Avoiding a NOID for Mixed-Use Community Plan

A new regional center client approached our law firm seeking assistance with a response to a Notice of Intent to Deny (“NOID”) that its investors had received. The project at issue was associated with the development of a large mixed-use, community master plan that was to be developed, through several tranches, over the coming decade. It also involved a well-known project developer and was a prominent real estate project in a big city.

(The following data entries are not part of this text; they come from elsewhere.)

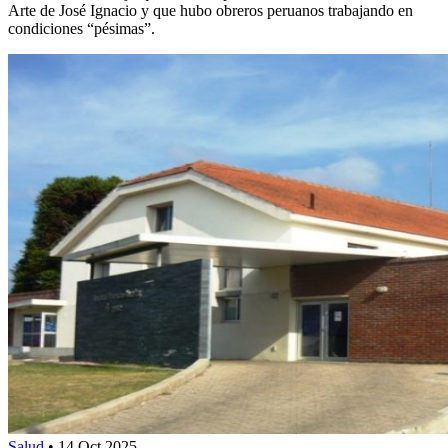
Arte de José Ignacio y que hubo obreros peruanos trabajando en
condiciones “pésimas”.
Salud
•
14 Oct 2025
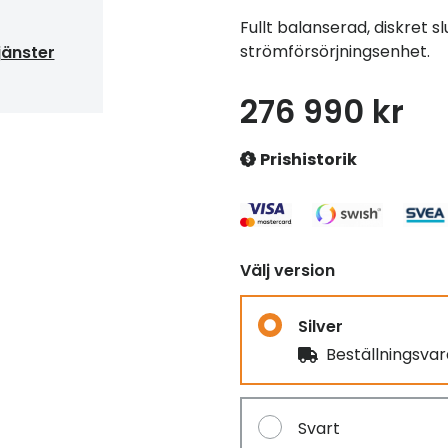
Fullt balanserad, diskret 
strömförsörjningsenhet.
jänster
276 990 kr
Prishistorik
Välj version
Silver
Beställningsva
Svart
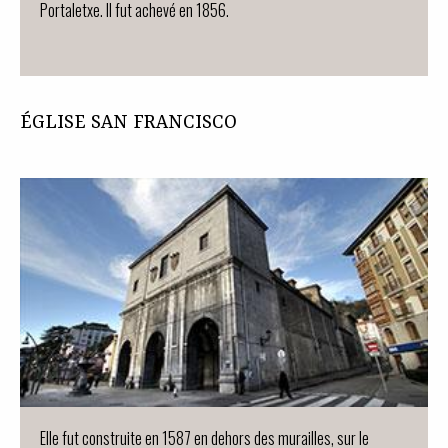
Portaletxe. Il fut achevé en 1856.
ÉGLISE SAN FRANCISCO
Elle fut construite en 1587 en dehors des murailles, sur le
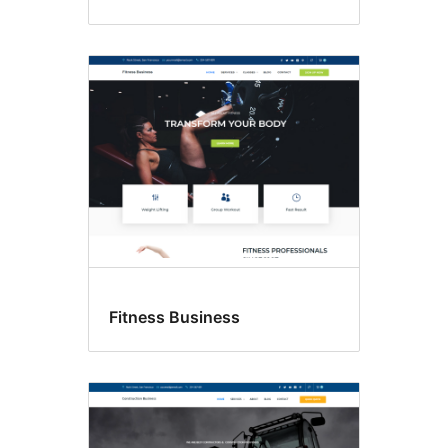
Fitness Business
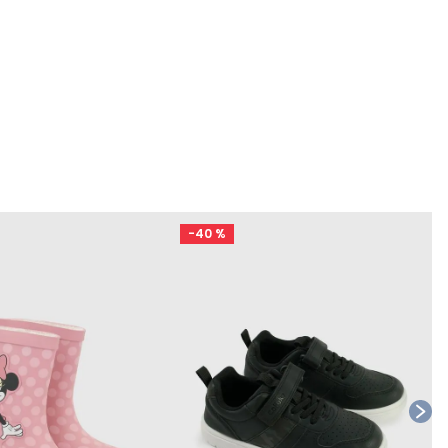
-
40 %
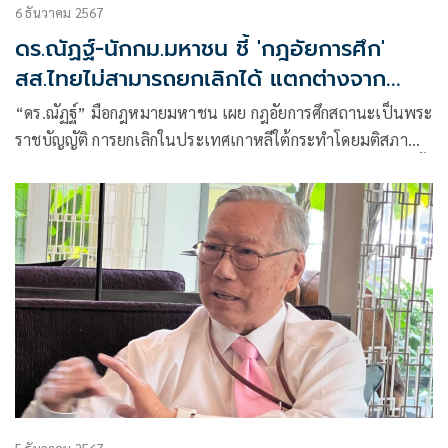
6 ธันวาคม 2567
ดร.ณัฏฐ์-นักกม.มหาชน ชี้ 'กฎอัยการศึก'
สส.ไทยไม่สามารถยกเลิกได้ แตกต่างจาก
เกาหลีใต้
“ดร.ณัฏฐ์” มือกฎหมายมหาชน เผย กฎอัยการศึกสถานะเป็นพระ
ราชบัญญัติ การยกเลิกในประเทศเกาหลีใต้กระทำโดยมติสภา
แตกต่างจากประเทศไทย สส.ตัวแทนประชาชน ไม่สามารถยับยั้ง
ยกเลิกได้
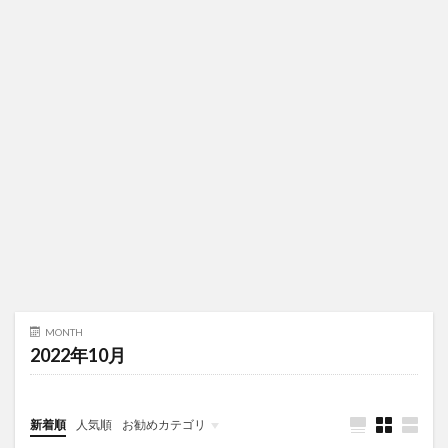
MONTH
2022年10月
新着順
人気順
お勧めカテゴリ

All the investors were at risk of receiving I-526 denials. At the heart of the NOID was an option presented to investors that USCIS interpreted as “an arrangement for the exchange of real estate in return for the petitioner’s capital contribution.” Such an interpretation means that the arrangement violates a pivotal finding under Matter of Izummi. We made several arguments explaining why USCIS’s interpretation of the language, contained in the documents, was inapposite and not comparable to the circumstances presented under Matter of Izummi. We also presented clear arguments demonstrating that the investors’ investments were truly at risk and that the project’s offering complied with EB-5 requirements. Last, we restructured some of the offending clauses and made a strong argument that such changes were not material under EB-5 law. Based on our response, USCIS approved the investors’ petitions and a number of investors have gone on to file their respective I-829 petitions.

The regional center has since raised millions of dollars through several other tranches related to the Master Plan project. The EB-5 funds, stemming from these tranches, have been used to create thousands of jobs for US workers and have been applied to a mass scale development that has been a boon to the city’s residential market.